El análisis de insectos de otras familias como vectores putativos del fitoplasma del grupo del ALC aportó resultados favorables (Tabla 1). De 21 individuos de P. foveatis, siete adultos capturados en plantas de cocotero de las comunidades de Miahuatlán 2da secc., Cunduacán y Habanero 2da. Secc., Cárdenas, fueron positivos al fitoplasma 16SrIV. Otras especies de dérbidos de los géneros Cedusa y Otiocerus, que se capturaron en palmas de cocotero de Pailebot y R/a Habanero del municipio de Cárdenas. Dos de tres individuos de Cedusa, resultaron positivos al fitoplasma del grupo de ALC mientras que los especímenes de Otiocerus fueron negativos. En Jamaica, Brown et al. (2006) , reportan que de 13 Derbidae que portaban el fitoplasma del grupo del ALC, seis tenían una cepa diferente de fitoplasma del grupo ALC. Esto indica que para el género Cedusa los fitoplasmas podrían pertenecer a diferentes subgrupos que integran al grupo 16SrIV.
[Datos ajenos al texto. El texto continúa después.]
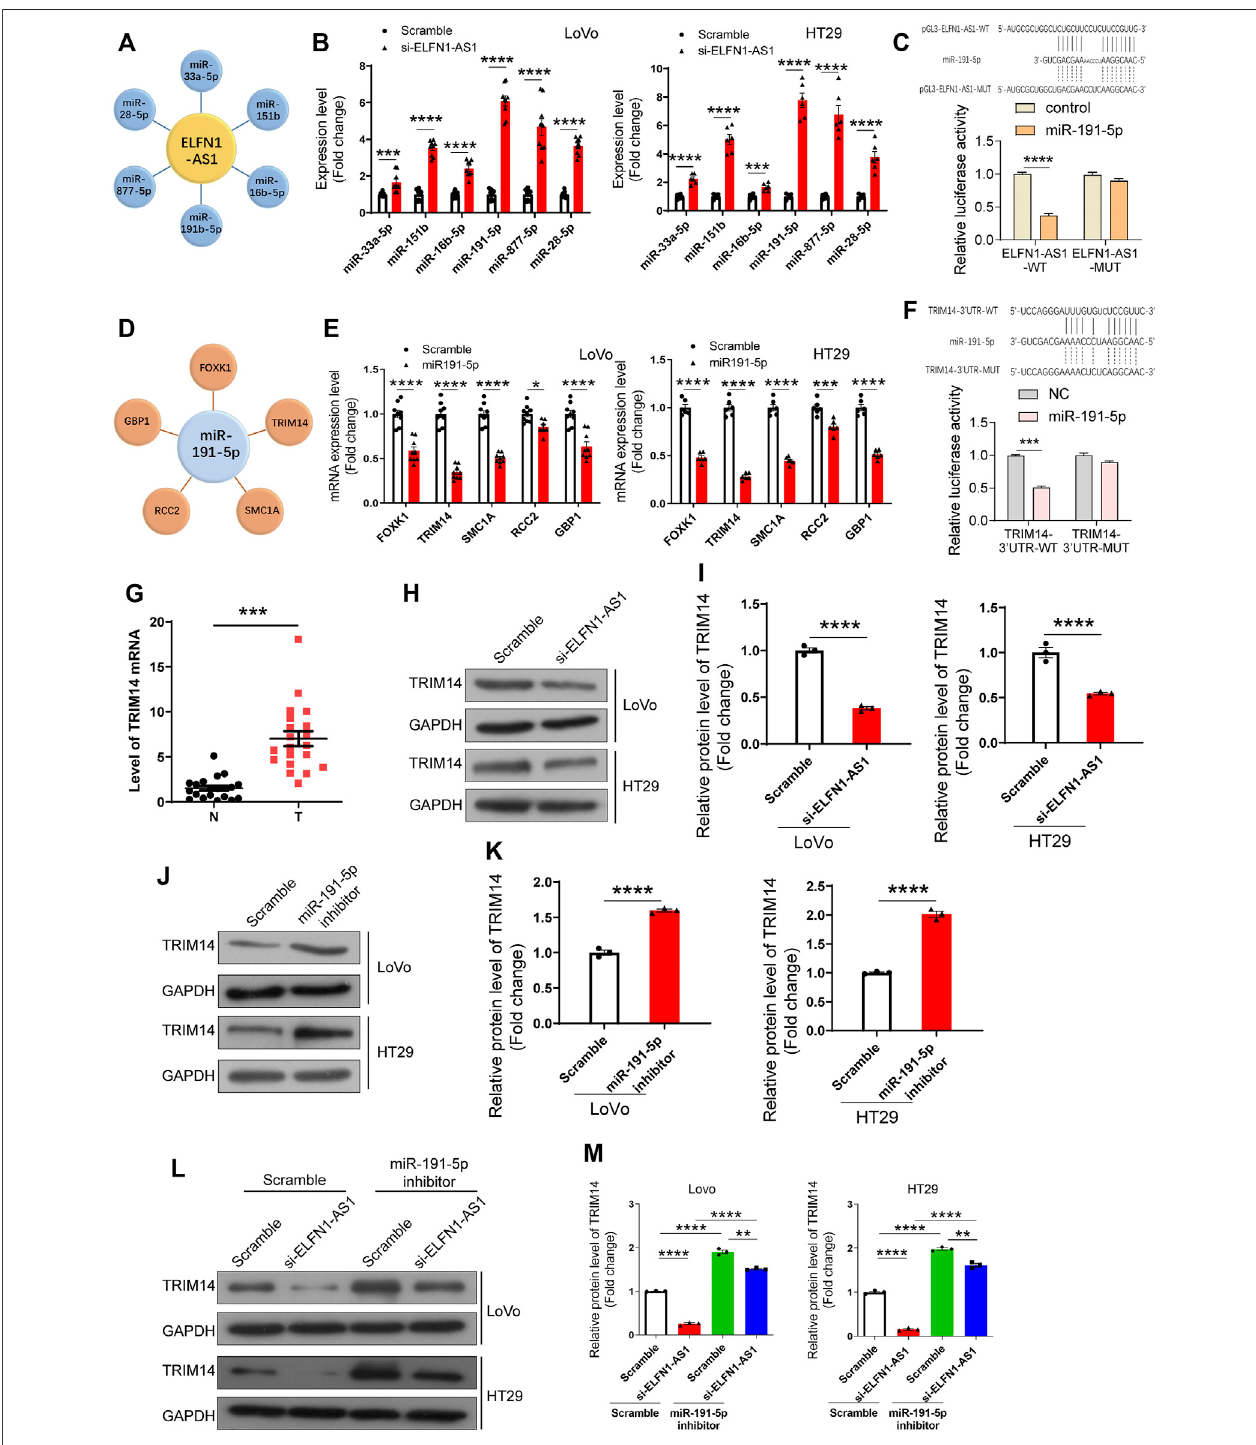
FIGURE 4 | Analysis and veri fi cation of ELFN1-AS1 ’ s downstream targets in colon cancer cells. (A) miRNAs with potential binding sites to ELFN1-AS1 were predicted in Diana tools (https://diana.e-ce.uth.gr/lncbasev3/interactions). (B) Six miRNAs (miR-33a-5p, miR-151b, miR-16b-5p, miR-191-5p, miR-877-5p, and miR- 28-5p) were detected in ELFN1-AS1 knockdown cells using qRT-PCR. (C) Interaction between miR-191-5p and ELFN1-AS1 was detected using luciferase reporter assay. (D) Potential downstream targets of miR-191-5p were also analyzed in Diana tools. (E) Five genes (FOXK1, TRIM14, SMC1A, RCC2, and GBP1) were veri fi ed in HT29 cells transfected with miR-191-5p mimics. (F) Interaction between miR-191-5p and TRIM14 was detected using luciferase reporter assay. (G) mRNA level of TRIM14 was detected in 32 pairs of clinical tissues of colon cancer using RT-PCR. A paired t -test was used for data analysis. (H) and (I) Protein level of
En este estudio, la detección positiva de H. skarphion, O. snowi y P. foveatis nos lleva a considerar que es probable que exista un vector del ALC distinto a H. crudus, en Tabasco. Sin embargo, algunas investigaciones reportan que los insectos recolectados en campo y con la presencia fitoplasmas, han sido incapaces de transmitir el patógeno en cautiverio (Galetto et al. 2019). Es importante anotar que para que el fitoplasma sea transmitido, debe ingresar a células específicas de las glándulas salivares y pasar a la hemolinfa. En caso contrario el insecto se clasifica como hospedero “sin salida” (Brown et al. 2006), por lo tanto, la penetración y reproducción del fitoplasma en las glándulas salivales son requisitos previos para su transmisión (Hogenhout et al. 2008). El periodo de latencia es el tiempo entre el momento en que el insecto adquiere el fitoplasma y el desarrollo de una concentración infecciosa en las glándulas salivales. Así, los fitoplasmas pueden ser detectados en el interior de los insectos después de alimentarse de plantas enfermas (Dollet et al. 2010), sin ser capaces de transmitir el patógeno (Lu et al. 2016). En consecuencia, varias especies de insectos son capaces de adquirir, pero no de transmitir los fitoplasmas (Galetto et al. 2019). Bressan et al. (2006), consideran que probablemente los insectos pueden albergar células de fitoplasmas en sus cuerpos, pero la capacidad para transmitir fitoplasma depende de la combinación patógeno-planta hospedera-insecto vector, y varios factores, como un mecanismo molecular especifico de reconocimiento del hospedero. El ADN del fitoplasma puede ser detectado en el intestino del insecto o después de alimentarse de plantas infectadas sin que sea capaz de transmitir el patógeno (Lu et al. 2016). Aunque la detección del fitoplasma en un insecto no necesariamente provee el estatus como vector (Liu et al. 2017), sí, es un paso hacia su identificación como tal. Por lo que realizar ensayos de transmisión con estas especies sería recomendable para su rol putativos de vectores del ALC.